====== Material supplied ======
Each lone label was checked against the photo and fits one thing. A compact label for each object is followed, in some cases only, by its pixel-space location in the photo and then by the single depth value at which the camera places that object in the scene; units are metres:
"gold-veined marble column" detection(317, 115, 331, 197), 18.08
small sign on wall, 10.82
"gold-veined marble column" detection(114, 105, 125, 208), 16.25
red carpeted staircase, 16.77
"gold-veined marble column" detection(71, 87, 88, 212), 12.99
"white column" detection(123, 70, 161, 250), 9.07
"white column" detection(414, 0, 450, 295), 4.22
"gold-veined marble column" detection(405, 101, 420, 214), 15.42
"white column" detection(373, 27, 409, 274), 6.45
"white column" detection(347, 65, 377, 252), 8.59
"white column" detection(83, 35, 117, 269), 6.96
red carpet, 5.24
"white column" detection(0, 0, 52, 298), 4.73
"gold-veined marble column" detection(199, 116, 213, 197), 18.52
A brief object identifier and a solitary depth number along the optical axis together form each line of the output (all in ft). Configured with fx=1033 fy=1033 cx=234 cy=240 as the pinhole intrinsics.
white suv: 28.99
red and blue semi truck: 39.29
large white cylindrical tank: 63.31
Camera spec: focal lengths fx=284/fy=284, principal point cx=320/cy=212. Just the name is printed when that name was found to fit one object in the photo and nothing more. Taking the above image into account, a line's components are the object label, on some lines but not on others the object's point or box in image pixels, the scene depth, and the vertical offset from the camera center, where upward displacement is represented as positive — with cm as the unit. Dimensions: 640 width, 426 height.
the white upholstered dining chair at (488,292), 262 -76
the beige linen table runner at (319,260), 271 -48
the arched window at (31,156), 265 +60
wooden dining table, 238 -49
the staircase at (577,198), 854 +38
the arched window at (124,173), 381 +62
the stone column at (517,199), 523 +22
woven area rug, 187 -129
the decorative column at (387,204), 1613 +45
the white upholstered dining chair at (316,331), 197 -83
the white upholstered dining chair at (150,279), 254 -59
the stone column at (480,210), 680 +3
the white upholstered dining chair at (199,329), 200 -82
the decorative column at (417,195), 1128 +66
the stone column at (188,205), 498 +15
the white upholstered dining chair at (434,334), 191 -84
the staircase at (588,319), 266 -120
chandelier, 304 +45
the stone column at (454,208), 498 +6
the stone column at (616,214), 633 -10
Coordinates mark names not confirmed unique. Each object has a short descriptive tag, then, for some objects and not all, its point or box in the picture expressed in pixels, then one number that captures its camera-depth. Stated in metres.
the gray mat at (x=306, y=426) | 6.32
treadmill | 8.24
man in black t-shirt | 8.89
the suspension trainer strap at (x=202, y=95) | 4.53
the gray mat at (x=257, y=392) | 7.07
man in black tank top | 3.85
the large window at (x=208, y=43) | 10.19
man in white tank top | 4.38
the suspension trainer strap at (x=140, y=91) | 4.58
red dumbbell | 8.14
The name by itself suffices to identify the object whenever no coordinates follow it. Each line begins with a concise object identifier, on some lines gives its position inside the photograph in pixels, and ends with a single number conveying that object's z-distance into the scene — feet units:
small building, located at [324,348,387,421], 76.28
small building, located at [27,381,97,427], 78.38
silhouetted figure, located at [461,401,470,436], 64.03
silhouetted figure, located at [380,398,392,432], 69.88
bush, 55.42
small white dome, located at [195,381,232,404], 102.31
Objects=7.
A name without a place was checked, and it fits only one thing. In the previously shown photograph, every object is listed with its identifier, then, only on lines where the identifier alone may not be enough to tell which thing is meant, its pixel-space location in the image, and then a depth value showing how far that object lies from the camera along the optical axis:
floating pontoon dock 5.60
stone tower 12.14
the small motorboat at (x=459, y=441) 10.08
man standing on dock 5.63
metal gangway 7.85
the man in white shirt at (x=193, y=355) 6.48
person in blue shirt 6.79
======
What you will do:
Reproduce exactly, and only, the part of the listing above that begins at the line with "small sign on wall, 10.82" and goes on through the line with "52, 298), 4.73".

Output for this task:
small sign on wall, 10.82
"gold-veined marble column" detection(114, 105, 125, 208), 16.25
red carpeted staircase, 16.77
"gold-veined marble column" detection(71, 87, 88, 212), 12.99
"white column" detection(123, 70, 161, 250), 9.07
"white column" detection(414, 0, 450, 295), 4.22
"gold-veined marble column" detection(405, 101, 420, 214), 15.42
"white column" detection(373, 27, 409, 274), 6.45
"white column" detection(347, 65, 377, 252), 8.59
"white column" detection(83, 35, 117, 269), 6.96
red carpet, 5.24
"white column" detection(0, 0, 52, 298), 4.73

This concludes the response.